Chapter 16.13, Problem 64AAP

To determine

The theoretical value for the saturation magnetization for gadolinium.

Answer to Problem 64AAP

The theoretical value for the saturation magnetization for gadolinium is $1.96\times {10}^6\text{A}/\text{m}$.

Explanation of Solution

Write the expression to calculate saturation magnetization for gadolinium $\left(M_s\right)$.

  $M_s=\left(\text{Atomic density}\right)N{\mu }_B$                                                                                  (I)

Here, magnetic moment is $N$ and Bohr magneton is ${\mu }_B$.

Write the expression to calculate atomic density of the gadolinium.

  $\text{Atomic density}=\frac{n}{V}$                                                                                             (II)

Here, number of atoms per unit cell is $n$ and volume of the unit cell is $V$.

Write the expression to calculate volume of the unit cell for the gadolinium $\left(V\right)$.

  $\begin{array}{c}V=\text{Area}\times \text{height}\\ =\left(3a^2\sin 60°\right)\times c\end{array}$                                                                                            (III)

Here, lattice constant of the unit cell is $a$ and height of the unit cell is $c$.

Conclusion:

Since there are seven $4f$ unpaired electrons, the magnetic moment of the gadolinium atom is considered to be $7\text{Bohr magnetons}$.

Substitute $\text{0}\text{.364}\text{nm}$ for $a$ and $\text{0}\text{.578}\text{nm}$ for $c$ in Equation (III).

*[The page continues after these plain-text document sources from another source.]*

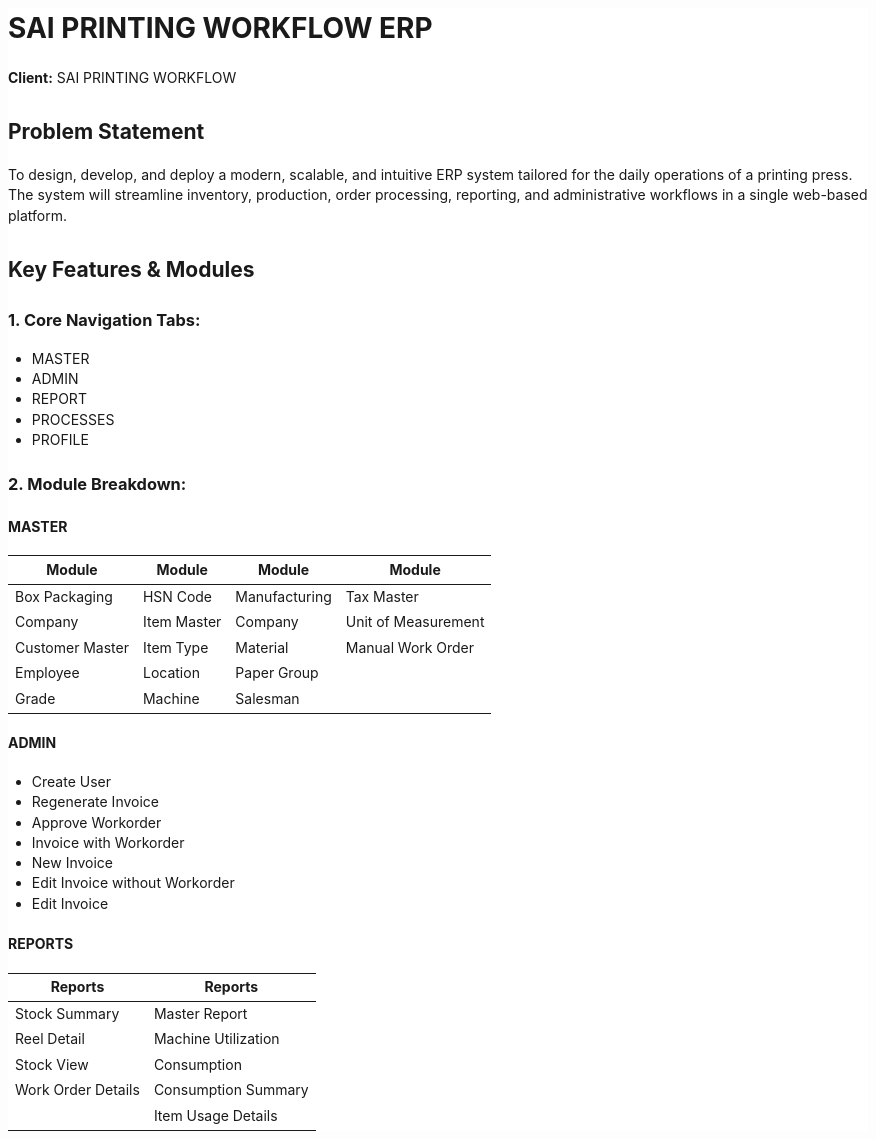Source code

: # SAI PRINTING WORKFLOW ERP

**Client:** SAI PRINTING WORKFLOW

## Problem Statement

To design, develop, and deploy a modern, scalable, and intuitive ERP system tailored for the daily operations of a printing press. The system will streamline inventory, production, order processing, reporting, and administrative workflows in a single web-based platform.

## Key Features & Modules

### 1. Core Navigation Tabs:
- MASTER
- ADMIN
- REPORT
- PROCESSES
- PROFILE

### 2. Module Breakdown:

#### MASTER
| Module | Module | Module | Module |
|--------|--------|--------|--------|
| Box Packaging | HSN Code | Manufacturing | Tax Master |
| Company | Item Master | Company | Unit of Measurement |
| Customer Master | Item Type | Material | Manual Work Order |
| Employee | Location | Paper Group | |
| Grade | Machine | Salesman | |

#### ADMIN
- Create User
- Regenerate Invoice
- Approve Workorder
- Invoice with Workorder
- New Invoice
- Edit Invoice without Workorder
- Edit Invoice

#### REPORTS
| Reports | Reports |
|---------|---------|
| Stock Summary | Master Report |
| Reel Detail | Machine Utilization |
| Stock View | Consumption |
| Work Order Details | Consumption Summary |
| | Item Usage Details |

 $\begin{array}{c}V=\left(3{\left(\text{0}\text{.364}\text{nm}\right)}^2\sin 60°\right)\times \text{0}\text{.578}\text{nm}\\ =\left(3{\left(\text{0}\text{.364}\text{nm}\times \frac{1\times {10}^{-9}\text{m}}{1\text{nm}}\right)}^2\sin 60°\right)\times \left(\text{0}\text{.578}\text{nm}\times \frac{1\times {10}^{-9}\text{m}}{1\text{nm}}\right)\\ =1.9897\times {10}^{-28}{\text{m}}^3\end{array}$

Substitute $6\text{atoms}/\text{unit cell}$ for n and $1.9897\times {10}^{-28}{\text{m}}^3$ for $V$ in Equation (II).

 $\begin{array}{c}\text{Atomic density}=\frac{6\text{atoms}/\text{unit cell}}{1.9897\times {10}^{-28}{\text{m}}^3}\\ =3.0155\times {10}^{28}\text{atoms}/{\text{m}}^3\end{array}$

The value of Bohr magneton $\left({\mu }_B\right)$ is taken to be $9.27\times {10}^{-24}\text{A}\cdot {\text{m}}^2$.

Substitute $3.0155\times {10}^{28}\text{atoms}/{\text{m}}^3$ for $\text{Atomic density}$, $7\text{Bohr magnetons}/\text{atom}$ for $N$ and $9.27\times {10}^{-24}\text{A}\cdot {\text{m}}^2$ for ${\mu }_B$ in Equation (I).

 $\begin{array}{c}{M}_s=\left(3.0155\times {10}^{28}\text{atoms}/{\text{m}}^3\right)\left(7\text{Bohr magnetons}/\text{atom}\right)\left(9.27\times {10}^{-24}\text{A}\cdot {\text{m}}^2\right)\\ =1.96\times {10}^6\text{A}/\text{m}\end{array}$

Thus, the theoretical value for the saturation magnetization for gadolinium is $1.96\times {10}^6\text{A}/\text{m}$.